Exercise aim
Report back each line of the records that contains the string "start".

Study material
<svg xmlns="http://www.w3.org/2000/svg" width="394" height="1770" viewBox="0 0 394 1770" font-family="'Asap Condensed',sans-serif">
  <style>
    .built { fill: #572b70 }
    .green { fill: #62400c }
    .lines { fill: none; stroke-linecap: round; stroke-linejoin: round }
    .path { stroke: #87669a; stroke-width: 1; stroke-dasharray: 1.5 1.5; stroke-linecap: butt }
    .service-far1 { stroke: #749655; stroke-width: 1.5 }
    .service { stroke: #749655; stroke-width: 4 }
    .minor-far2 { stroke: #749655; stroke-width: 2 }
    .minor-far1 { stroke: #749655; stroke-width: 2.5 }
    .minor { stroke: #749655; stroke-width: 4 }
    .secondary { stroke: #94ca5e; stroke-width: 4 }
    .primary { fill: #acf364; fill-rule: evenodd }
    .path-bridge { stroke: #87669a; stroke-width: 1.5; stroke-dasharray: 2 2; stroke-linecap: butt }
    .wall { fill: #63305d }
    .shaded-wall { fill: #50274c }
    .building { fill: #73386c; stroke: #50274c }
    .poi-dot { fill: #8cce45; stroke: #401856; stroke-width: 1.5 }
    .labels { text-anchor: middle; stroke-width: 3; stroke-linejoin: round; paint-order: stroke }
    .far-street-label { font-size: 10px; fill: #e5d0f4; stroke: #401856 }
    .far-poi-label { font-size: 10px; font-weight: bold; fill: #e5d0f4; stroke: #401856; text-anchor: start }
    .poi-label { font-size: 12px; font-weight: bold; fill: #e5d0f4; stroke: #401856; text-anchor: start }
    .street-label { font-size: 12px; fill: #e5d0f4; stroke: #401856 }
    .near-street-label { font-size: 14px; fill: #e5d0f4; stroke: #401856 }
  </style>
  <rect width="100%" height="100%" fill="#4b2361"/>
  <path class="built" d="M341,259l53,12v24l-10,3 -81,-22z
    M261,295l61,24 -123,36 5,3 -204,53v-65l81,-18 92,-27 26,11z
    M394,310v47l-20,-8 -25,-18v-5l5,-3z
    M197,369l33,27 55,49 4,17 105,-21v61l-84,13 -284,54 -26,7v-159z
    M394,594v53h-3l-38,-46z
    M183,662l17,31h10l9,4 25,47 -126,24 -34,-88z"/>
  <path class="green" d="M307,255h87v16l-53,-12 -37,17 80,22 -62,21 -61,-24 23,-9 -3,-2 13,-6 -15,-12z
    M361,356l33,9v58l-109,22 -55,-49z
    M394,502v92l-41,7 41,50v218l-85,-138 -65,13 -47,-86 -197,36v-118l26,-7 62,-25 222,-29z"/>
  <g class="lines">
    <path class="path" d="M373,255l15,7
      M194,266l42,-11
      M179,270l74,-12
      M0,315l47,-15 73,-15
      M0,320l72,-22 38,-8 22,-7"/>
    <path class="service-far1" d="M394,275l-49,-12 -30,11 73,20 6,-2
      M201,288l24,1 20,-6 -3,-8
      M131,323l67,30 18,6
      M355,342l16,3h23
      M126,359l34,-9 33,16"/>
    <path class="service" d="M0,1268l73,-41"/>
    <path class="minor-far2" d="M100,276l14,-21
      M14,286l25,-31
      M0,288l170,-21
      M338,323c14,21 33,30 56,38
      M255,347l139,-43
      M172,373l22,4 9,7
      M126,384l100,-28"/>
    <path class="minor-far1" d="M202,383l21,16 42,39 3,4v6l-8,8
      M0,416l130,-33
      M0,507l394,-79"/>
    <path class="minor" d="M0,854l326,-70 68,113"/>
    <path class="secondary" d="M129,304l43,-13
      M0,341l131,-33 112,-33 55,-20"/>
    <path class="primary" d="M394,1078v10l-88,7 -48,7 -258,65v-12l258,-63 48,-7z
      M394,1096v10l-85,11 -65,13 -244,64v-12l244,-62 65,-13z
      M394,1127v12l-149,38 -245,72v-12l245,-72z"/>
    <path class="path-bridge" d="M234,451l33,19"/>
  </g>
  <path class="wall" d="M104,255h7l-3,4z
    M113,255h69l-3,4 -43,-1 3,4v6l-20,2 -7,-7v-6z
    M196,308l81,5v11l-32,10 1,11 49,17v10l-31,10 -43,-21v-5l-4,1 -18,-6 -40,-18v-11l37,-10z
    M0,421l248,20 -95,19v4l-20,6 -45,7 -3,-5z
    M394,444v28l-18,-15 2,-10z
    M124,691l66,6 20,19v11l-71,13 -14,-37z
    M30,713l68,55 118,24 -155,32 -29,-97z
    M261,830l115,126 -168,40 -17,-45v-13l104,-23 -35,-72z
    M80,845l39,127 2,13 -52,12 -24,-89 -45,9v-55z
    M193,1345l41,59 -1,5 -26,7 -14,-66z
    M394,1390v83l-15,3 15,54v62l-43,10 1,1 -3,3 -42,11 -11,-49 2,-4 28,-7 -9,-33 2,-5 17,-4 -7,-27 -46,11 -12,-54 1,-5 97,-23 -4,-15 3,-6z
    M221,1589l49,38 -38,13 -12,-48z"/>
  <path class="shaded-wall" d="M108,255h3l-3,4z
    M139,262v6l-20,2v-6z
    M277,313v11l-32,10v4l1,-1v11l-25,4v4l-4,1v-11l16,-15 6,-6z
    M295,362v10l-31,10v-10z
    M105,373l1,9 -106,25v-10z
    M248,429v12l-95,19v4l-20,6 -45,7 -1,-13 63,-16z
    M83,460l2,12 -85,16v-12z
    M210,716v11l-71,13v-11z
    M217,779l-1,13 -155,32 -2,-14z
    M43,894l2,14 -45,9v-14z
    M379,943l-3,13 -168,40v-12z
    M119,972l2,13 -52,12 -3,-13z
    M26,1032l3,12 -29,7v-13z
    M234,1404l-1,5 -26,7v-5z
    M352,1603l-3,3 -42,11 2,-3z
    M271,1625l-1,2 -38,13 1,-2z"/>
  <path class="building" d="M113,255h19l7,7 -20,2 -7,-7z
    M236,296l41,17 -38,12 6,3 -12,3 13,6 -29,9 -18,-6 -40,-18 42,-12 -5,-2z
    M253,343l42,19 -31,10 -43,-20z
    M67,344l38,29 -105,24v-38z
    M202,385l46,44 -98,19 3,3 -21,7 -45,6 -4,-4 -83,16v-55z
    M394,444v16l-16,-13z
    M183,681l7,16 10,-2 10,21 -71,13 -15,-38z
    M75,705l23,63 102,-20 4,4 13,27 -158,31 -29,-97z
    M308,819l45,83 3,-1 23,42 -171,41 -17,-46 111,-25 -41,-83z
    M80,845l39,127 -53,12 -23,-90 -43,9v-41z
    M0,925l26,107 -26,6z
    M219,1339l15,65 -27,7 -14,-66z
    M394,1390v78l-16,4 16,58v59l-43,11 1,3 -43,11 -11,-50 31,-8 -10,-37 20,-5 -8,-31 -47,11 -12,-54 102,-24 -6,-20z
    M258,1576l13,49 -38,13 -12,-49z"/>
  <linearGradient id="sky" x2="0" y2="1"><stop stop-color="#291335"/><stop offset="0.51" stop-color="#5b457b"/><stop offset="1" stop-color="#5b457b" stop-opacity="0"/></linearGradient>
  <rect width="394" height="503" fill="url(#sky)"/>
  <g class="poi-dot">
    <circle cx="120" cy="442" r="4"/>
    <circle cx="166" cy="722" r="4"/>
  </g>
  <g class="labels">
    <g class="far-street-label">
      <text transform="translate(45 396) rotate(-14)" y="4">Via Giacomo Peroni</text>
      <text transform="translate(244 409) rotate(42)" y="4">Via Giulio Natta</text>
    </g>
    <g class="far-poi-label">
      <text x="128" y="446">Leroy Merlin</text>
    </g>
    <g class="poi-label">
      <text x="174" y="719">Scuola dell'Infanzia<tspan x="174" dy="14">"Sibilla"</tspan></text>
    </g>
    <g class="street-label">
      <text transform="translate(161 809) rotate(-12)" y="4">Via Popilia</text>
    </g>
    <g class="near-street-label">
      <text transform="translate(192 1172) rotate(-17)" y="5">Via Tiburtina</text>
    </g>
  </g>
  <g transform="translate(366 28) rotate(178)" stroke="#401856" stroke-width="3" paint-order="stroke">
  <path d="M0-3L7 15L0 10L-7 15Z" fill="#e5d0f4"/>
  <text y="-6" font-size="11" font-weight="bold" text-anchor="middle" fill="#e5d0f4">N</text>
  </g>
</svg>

Response to this task
    .far-poi-label { font-size: 10px; font-weight: bold; fill: #e5d0f4; stroke: #401856; text-anchor: start }
    .poi-label { font-size: 12px; font-weight: bold; fill: #e5d0f4; stroke: #401856; text-anchor: start }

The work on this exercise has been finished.